# Dimension of the column space of a matrix

• Apr 17th 2009, 01:47 AM
Bucephalus
Dimension of the column space of a matrix
I have this problem that I am doing in a book, and well, the answer in the back says the dimension of the column space and the row space is two.

$\displaystyle \left( \begin{matrix} 1 & 1 & 0\\ 1 & 3 & 1\\ 3 & 1 & -1\\ \end{matrix} \right)$

I row reduced it to:

$\displaystyle \left( \begin{matrix} 1 & 0 & 0\\ 0 & 1 & 0\\ 0 & 0 & 1\\ \end{matrix} \right)$

So I thought this would mean that they are independent columns and the space it spans has a dimension of 3.

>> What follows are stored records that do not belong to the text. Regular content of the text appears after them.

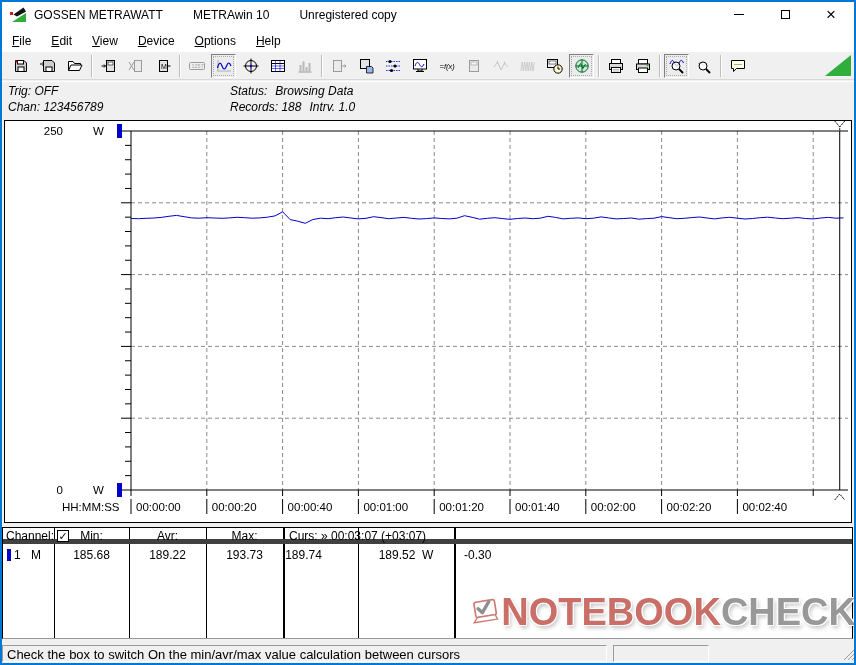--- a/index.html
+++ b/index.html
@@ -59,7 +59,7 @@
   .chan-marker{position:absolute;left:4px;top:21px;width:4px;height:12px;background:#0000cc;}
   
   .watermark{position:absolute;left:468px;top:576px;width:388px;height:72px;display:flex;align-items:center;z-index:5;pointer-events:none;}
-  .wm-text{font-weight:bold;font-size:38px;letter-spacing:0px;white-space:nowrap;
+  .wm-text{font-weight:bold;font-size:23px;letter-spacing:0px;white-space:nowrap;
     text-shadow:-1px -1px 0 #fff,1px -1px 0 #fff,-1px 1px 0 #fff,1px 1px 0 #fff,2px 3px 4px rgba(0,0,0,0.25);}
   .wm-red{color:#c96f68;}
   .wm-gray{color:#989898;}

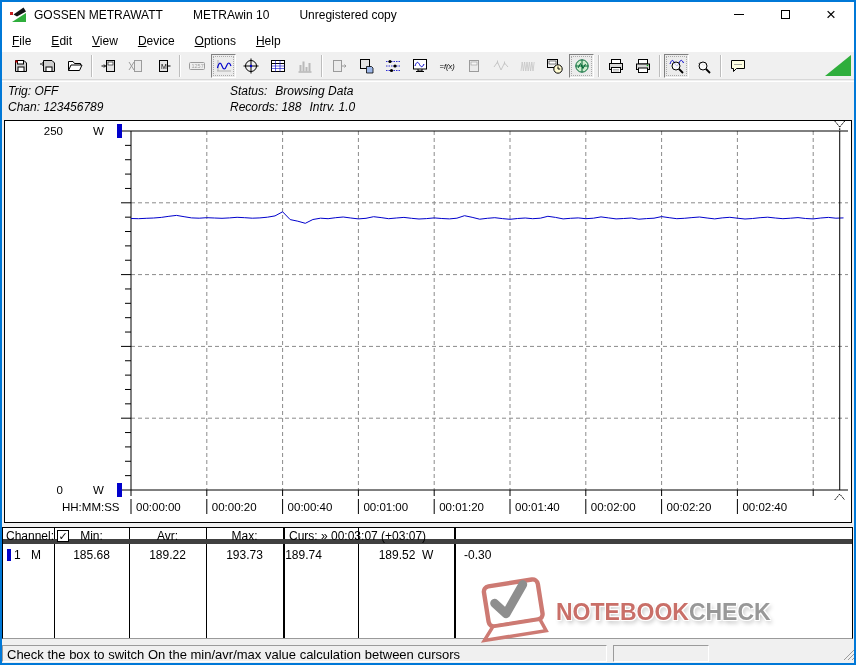--- a/index.html
+++ b/index.html
@@ -66,7 +66,7 @@
   
   .statusbar{position:absolute;left:0;top:644px;width:856px;height:19px;background:#f0f0f0;z-index:6;}
   .sb-cell{position:absolute;top:1px;height:17px;background:#f0f0f0;border:1px solid;
-    border-color:#9b9b9b #fff #fff #9b9b9b;font-size:13px;padding:1px 4px;white-space:nowrap;overflow:hidden;}
+    border-color:#9b9b9b #fff #fff #9b9b9b;font-size:10px;padding:1px 4px;white-space:nowrap;overflow:hidden;}
   .sb-1{left:2px;width:605px;}
   .sb-2{left:613px;width:96px;}
   .sb-3{left:715px;width:138px;}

Am I missing something here?

• Apr 17th 2009, 02:03 AM
Twig
recheck
Hi

I get after row-operations:

$\displaystyle \left[\begin{matrix} 1 & 1 & 0 \\ 0 & 2 & 1 \\ 0 & 0 & 0 \end{matrix}\right]$

Which shows that the matrix has two pivot columns and thus rank = 2.
Equivalently, dim Nul (A) = number of free variables, and
n = dim Nul(A) + rank (A)

And we see here that we have one free variable, so rank (A) = n-dim Nul(A) = 2
• Apr 17th 2009, 02:11 AM
Bucephalus
you're right
Thanks mate.
I put
$\displaystyle a_{33} = 1$
instead of -1 in the original matrix before I reduced it.

cheers.